Best Show of mental toughness

Elaine Thompson- Herah

At Tokyo 2020 Elaine became the first woman in history (and only the second sprinter after Usain Bolt) to win the ‘sprint double’ at consecutive Olympics.

The journey to the double wasn’t an easy one though. Elaine had numerous injuries and only finished 5th and 4th in the 100m finals at the 2017 and 2019 World Championships respectively. But in a great show of mental toughness, she stood behind the blocks in Tokyo determined to take home gold despite the difficult years and mounting pressure to perform. She says “Disappointment makes you better and stronger. I have learnt how to use the disappointment to motivate me, keep working hard and getting better.”

Best Show of Sportmanship

Mutaz Essa Barshim and Gianmarco Tamberi

“Can we have two golds?”

Who will ever forget this sentence?

It was the moment we witnessed friendship triumph over competition and rivalry, a moment that represents all the Olympics stands for.

Neither Mutaz nor Gianmarco missed a jump in the Olympic Final up to 2.37m.

Then both missed 3 times at 2.39m, effectively leaving them tied for first place. As the officials began to arrange a jump off, in an act that still gives us goosebumps thinking about it, the two jumpers asked if they could share the gold instead.

The medals were the first ever Gold in the men’s high jump for both Italy and Qatar – and reminded us of what is actually important: friendship, respect and sharing of joy.

Best event

400mH

The 400m hurdles was undoubtedly the outstanding event of 2021 – producing 4 stellar world records and some of the most “Did they just do that?” moments.

In what has been described as one of the greatest races in Olympic history, the men’s Olympic final was one of the few times in which all three medallists broke the existing Olympic record and the top two finishers also broke the existing world record.

Karsten Warholm of Norway was crowned Olympic champion, setting a new world record of 45.94. He beat his own previous record, set a month before, by 0.76 seconds; silver medallist Rai Benjamin  beat the previous record by 0.53 seconds. Brazilian hurdler Alison dos Santos took bronze. The medals were the first ever in the event for both Norway and Brazil.

The women’s event was also nothing short of spectacular. At the U.S. Olympic trials in June 2021 Sydney McLaughlin became the first woman ever to dip under 52 seconds when she ran 51.90, improving the previous world record of 52.16 secs held by Dalilah Muhammad.

In the Olympic final, both Sydney and Dalilah ran inside the world record, with Sydney winning the gold in a world record time of 51.46, while 2016 Olympic champion Dalilah took the silver in 51.58.  Femke Bol broke the European record with 52.03 for the bronze and moved to third on the world all-time list. The national records for Colombia, Belgium and Panama were set during the Olympics.

Most unique event

Adizero: Road to Records 

Adizero Road to Records was staged with the sole purpose of breaking world records, with all athletes racing in the Adidas running signature shoe. The event promised fast times and it certainly delivered!

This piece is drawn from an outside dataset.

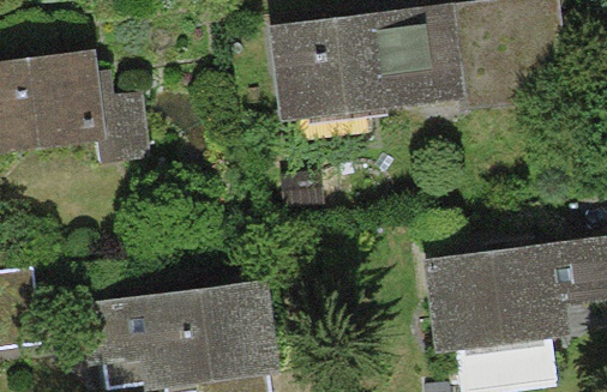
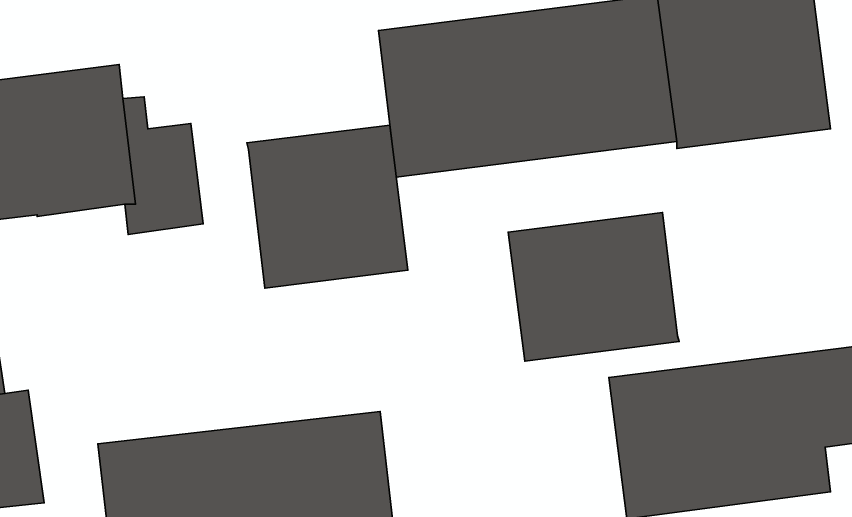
building: none -> [247,125,408,288]
building: none -> [508,213,679,361]

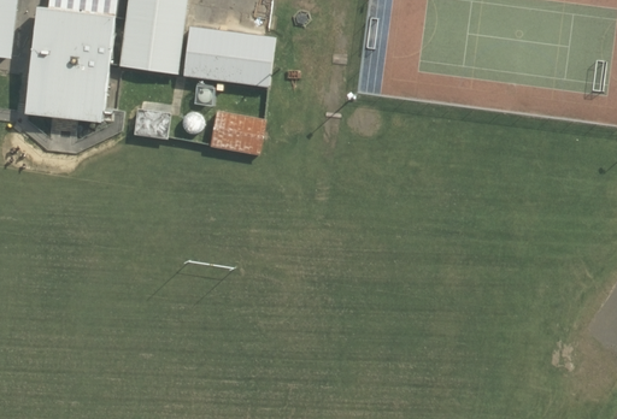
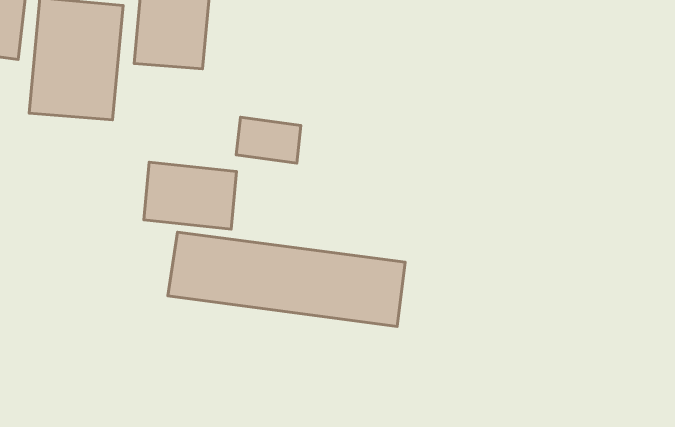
building: [193,25,276,85] -> [144,162,237,229]
building: none -> [168,232,405,326]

Senbere Teferi was up first, breaking the world record in the women’s 5km in a time of 14:29. Next up was the late Agnes Jebet Tirop, lighting up the course in the women’s 10km breaking the world record in a time of 30:01. Not to be outdone, 10km World record-holder Rhonex Kipruto won the men’s 10km in 26:43, the fourth-fastest time in history.

We look forward to what the event has in store in the future.